Apple’s iPad, as we all know, is a tablet computer which acts as a platform for movies, TV shows, music, games, apps and more. Proview’s “iPAD”, on the other hand, is an “Internet Personal Access Device” that is an all-in-one desktop computer which still comes with a CRT display (what year is it!?).
An affiliate of Proview’s in Taiwan sold the “iPAD” name to Apple, but Apple lost a case regarding the term’s use in China recently, and since then, Proview has been contacting governments throughout China to remove the Apple iPad from shelves. Now, a lower court in Guangdong has ruled that distributors must stop selling iPads in China.
Xie Xianghui, a lawyer for Shenzhen Proview Technology, said the Intermediate People’s Court in Huizhou, a city in southern China’s Guangdong province, had ruled on Friday that distributors should stop selling iPads in China.
According to the report, Proview wants the popular tablet computer to be banned from sale in China or wants Apple, Inc. to pay a hefty amount to the company because of the damage done to its brand.
Speaking about “brand”, Proview is actually a dying company in China. AP reports that Proview’s shares have been suspended from trading in the Hong Kong Stock Exchange since mid-2010. The company is “deep in debt” and may be delisted from HKSE soon for not sharing information regarding assets and capitals with the public.
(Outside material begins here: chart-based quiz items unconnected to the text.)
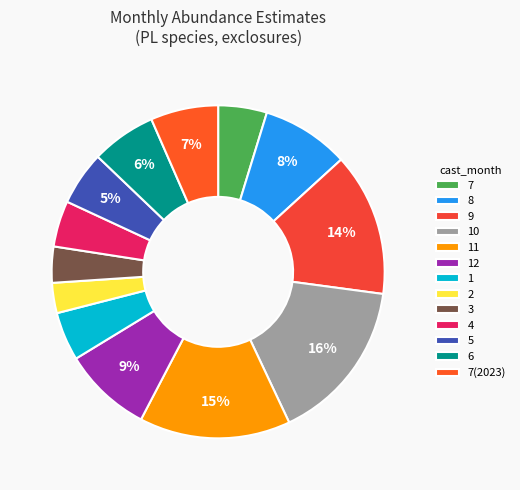

What percentage is the 6 slice, to the nearest percent?

6%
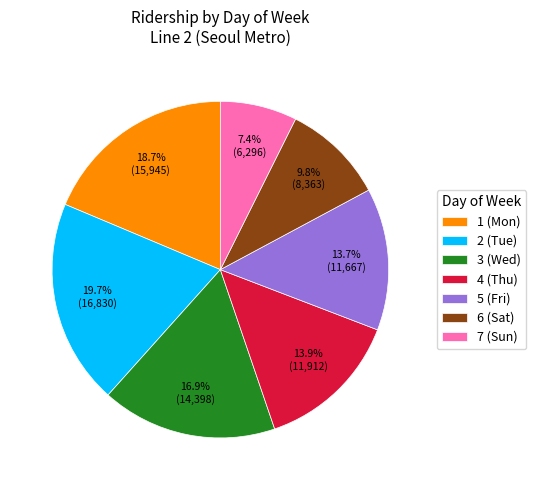

Does any single category account for the majority?

No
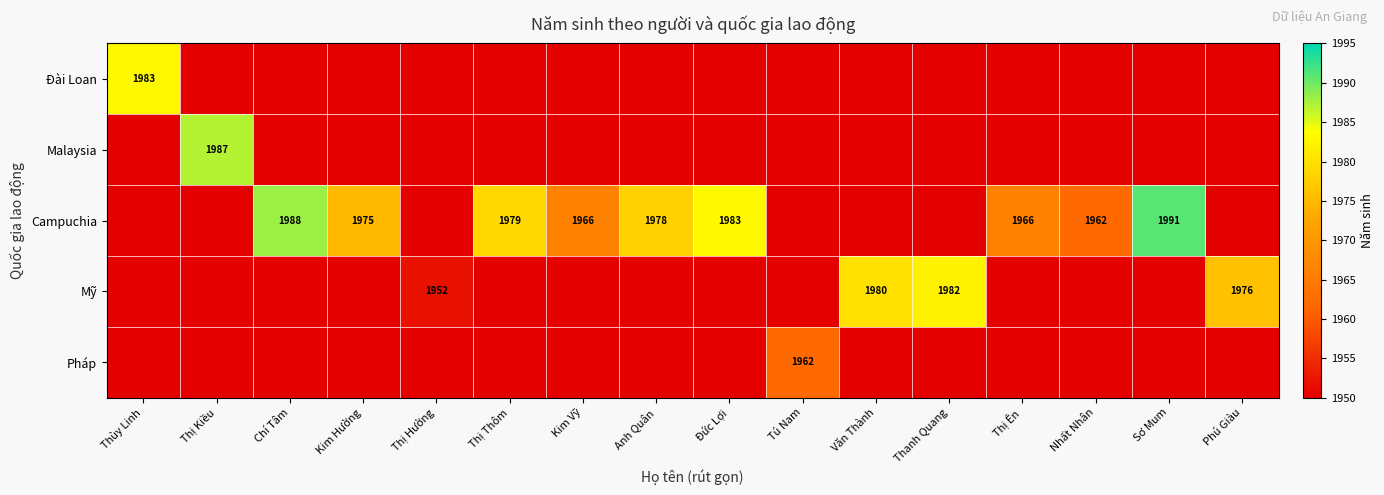

At which label is Đài Loan closest to 1983?

Thùy Linh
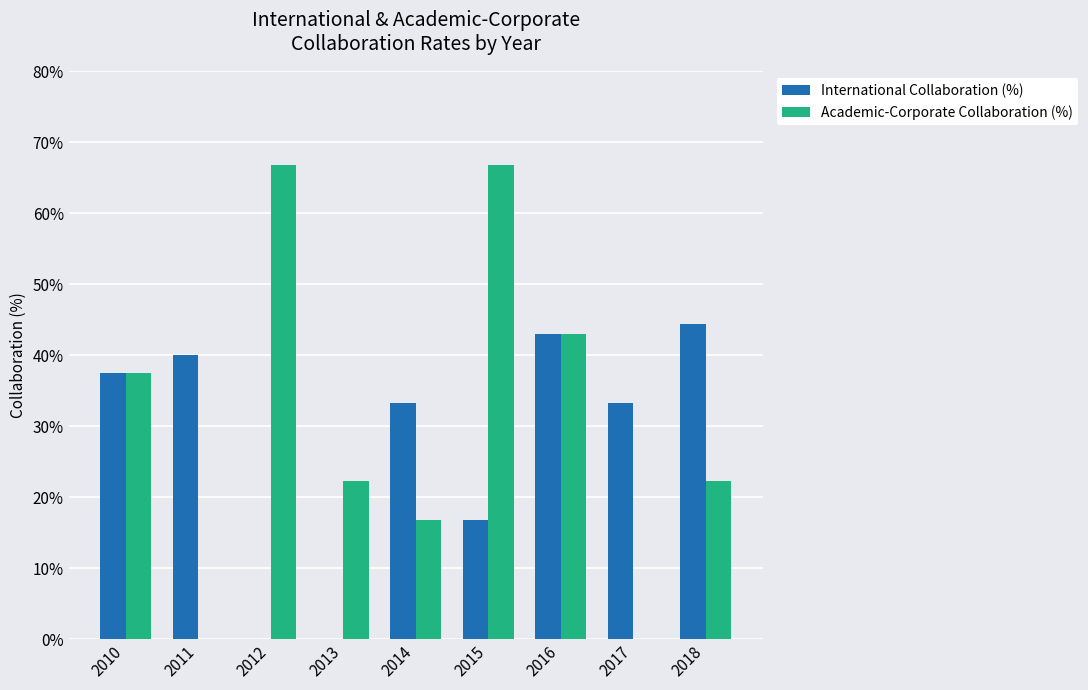

Where is Academic-Corporate Collaboration (%) nearest to the value 33?

2010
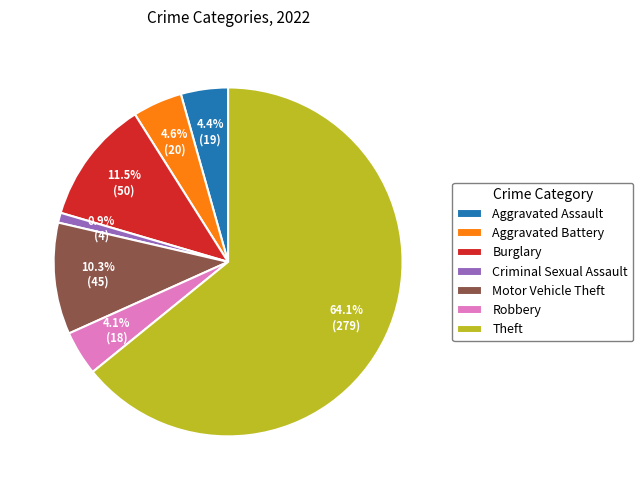

Count the number of slices in the pie.

7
It’s unclear which company will turn out to be the winner in this case, as Apple has the world’s best lawyers and a proven track-record of successfully winning lawsuits whereas Proview’s case is pretty strong: an affiliate of Proview sold the “iPad” name in Hong Kong (which works outside the jurisdiction of China) to a company set up in Britain by Apple so that it the purchaser’s identity would remain hidden.